On the success of due process campaign, he continued: "So far, we can say that we have achieved 70 per cent success of procurement reform. We have set up institutional framework. We are at the level of implementation and educating the stakeholder, because the challenge is that with the change of leadership, we need to educate them more. Those who will make the system work are our political bosses who we must continue to educate."

The expressed that the new software developed to aide due process will enable users to get their procurement plans, which used to take about three months, documented within two hours. He, however, said that this would require the users to have knowledge about its operation to achieve.

Meanwhile, immediate past Head of Service, Steve Oronsaye, has charged the Bureau to make its reports non-conforming public as a way of increasing the compliance level.

Oronsaye observed that public officers, who blame their inability to achieve high budget implementation on the complexity involved in due process, are lacking in character.

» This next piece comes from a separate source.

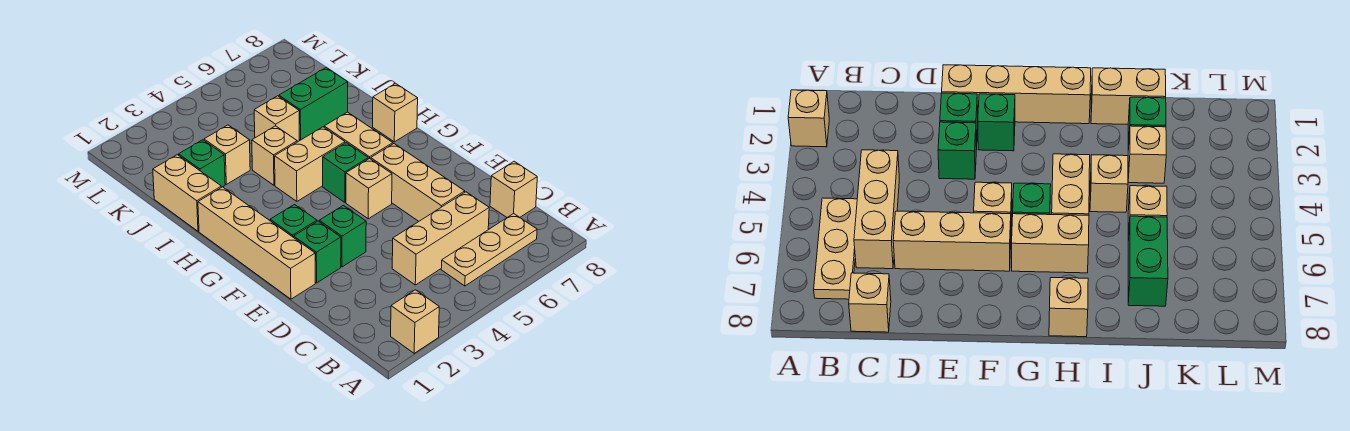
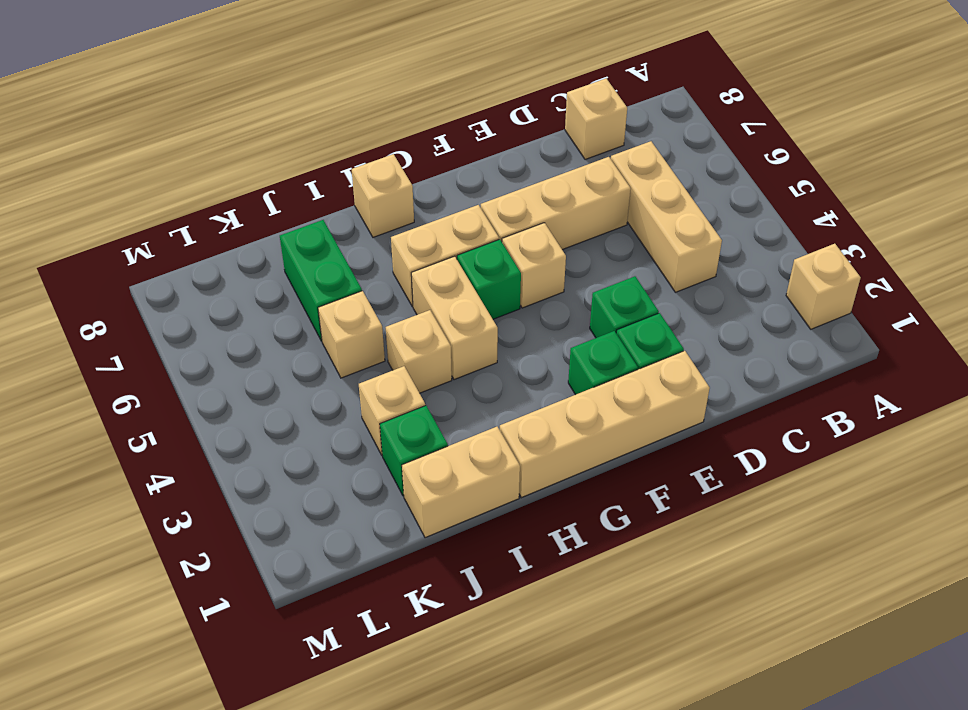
tan 1x3 plate [441,214,537,286] -> none

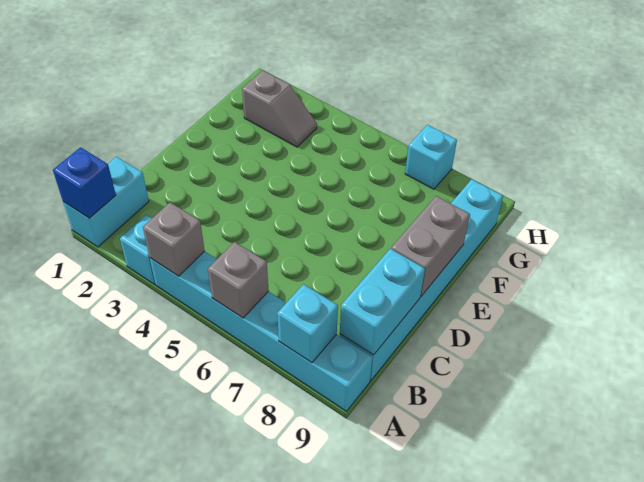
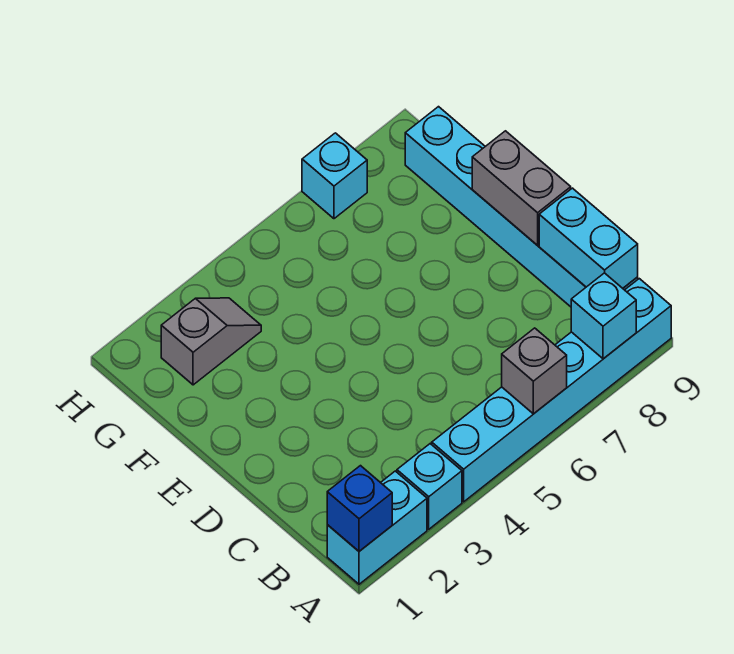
cyan 1x2 brick [63,157,149,247] -> cyan 1x2 brick turned to [327,471,427,584]
grey 1x1 brick [143,202,205,276] -> none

He said:  "Although some efforts were made by the Government of the day through its four-year National Development plan of 1970-1974 to engender economic growth, the process of awarding contract actually encouraged corruption and other related economic ills.

"Unlike her contemporaries of the 1960s such as Malaysia, South Korea and Singapore, Nigeria is yet to shed the toga of underdevelopment and poverty.

"Back to 1999, many Nigerians believed that the inability of successive administration to significantly improve the standard of living of her citizens and provide the basic needs of society was closely linked with the inability of the country to manage its resources prudently and efficiently.

"There was also the consensus of opinion that the single most important impediment to the development of Nigeria as a nation was corruption in all ramification" Oronsaye said.